# Task:
Nothing but a number should be given: how many lines in the entries below include the string "signed".

# Extracted data:
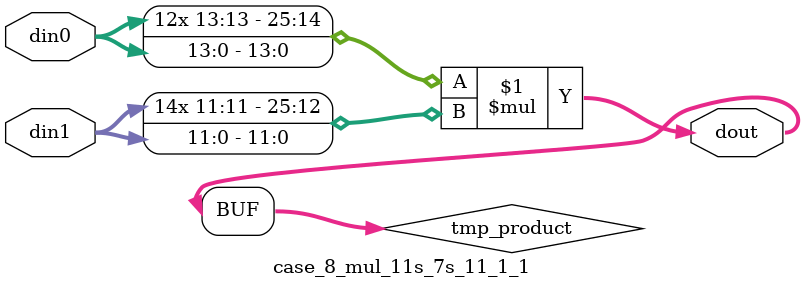
<source format=v>

`timescale 1 ns / 1 ps

 module case_8_mul_11s_7s_11_1_1(din0, din1, dout);
parameter ID = 1;
parameter NUM_STAGE = 0;
parameter din0_WIDTH = 14;
parameter din1_WIDTH = 12;
parameter dout_WIDTH = 26;

input [din0_WIDTH - 1 : 0] din0; 
input [din1_WIDTH - 1 : 0] din1; 
output [dout_WIDTH - 1 : 0] dout;

wire signed [dout_WIDTH - 1 : 0] tmp_product;



























assign tmp_product = $signed(din0) * $signed(din1);








assign dout = tmp_product;





















endmodule

</source>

# Reply to the exercise:
2